Commentaries
PMC Market Commentary: November 14, 2014
After intense selling and volatility in equities in early October, stocks have staged a substantial rally. Since the lows of October 15, the S&P 500 had rallied more than 12% through late this week, recovering all the ground lost in early October and then some. Earnings season has added additional fuel to the rally, as the companies of the S&P 500 posted overall earnings of more than 7.5%, with decent revenue growth of more than 4%. Bonds meanwhile also regained ground after having seen yields plunge in October, and yields now stand about where they were a month ago.
The intense swings of October were sharp and sudden, and dissipated almost as quickly as they arrived. It was a healthy reminder that volatility is always a possibility. It also can erupt unexpectedly, with few apparent triggers, and then evaporate just as quickly.
That said, we are back to steady gains, low volumes, and a market that continues to confound professional investors by stubbornly refusing to go up and down nearly as much as many traders and hedge funds expect. One recent research piece was aptly titled “The Bull Market No One Loves,” and indeed, it is difficult to find much conviction in this multi-year run among the Wall Street cognoscenti.

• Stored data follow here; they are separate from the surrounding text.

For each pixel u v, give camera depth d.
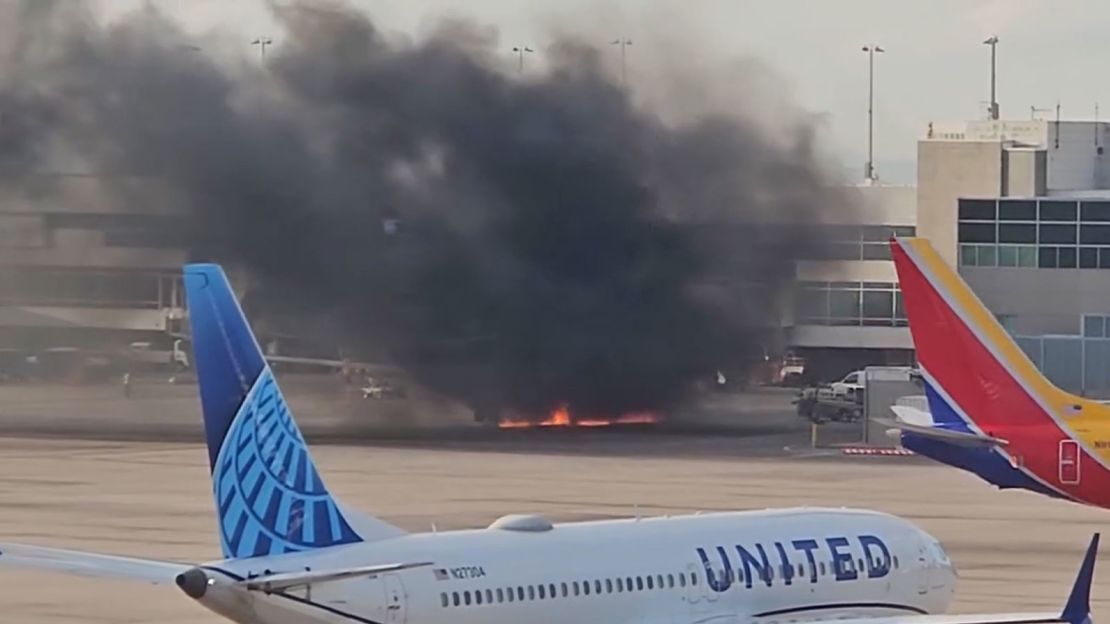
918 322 150.38
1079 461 147.12
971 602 140.88
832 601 109.25
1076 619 93.44
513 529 100.94
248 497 92.75
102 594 145.00
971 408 149.00
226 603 88.62
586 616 99.50
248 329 93.44
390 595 93.00
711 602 104.44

What’s past is prologue, so what matters now is what happens next. We will soon be flooded with a tsunami of 2015 market commentary (which we may offer ourselves – be warned). All of it will be useful only insofar as it cogently analyzes current trends and developments, and any who set precise return numbers are best dismissed unless it is clearly with the caveat that the numbers are meant only as a representation of conviction rather than some precious crystal ball that only that person possesses.
Here is what we know: we know, as The Envestnet Edge recently underscored, that the two years following a midterm election in the United States have for the past fifty years or more been very strong for domestic U.S. equities. We know that emerging markets, international markets, and small cap stocks have all continued to underperform this year, even though the fundamentals underlying each of those appear to be stronger than the returns generated. Expectations that those asset classes would soon do better have been disappointed, but if those fundamentals remain decent, those expectations will not continue to be disappointed. We know also that in spite of multiple geopolitical issues and structural concerns, it requires a concerted effort to make the case that we are on the precipice of a major downturn. It is possible, always possible, but not probable.
Finally, given current trading volumes (low), we may be in for a relatively quiet year-end. As we said earlier in the year, quiet periods are not a given and should be used well to position. Much easier to do that when things are calm, which they are now and most surely will not always be.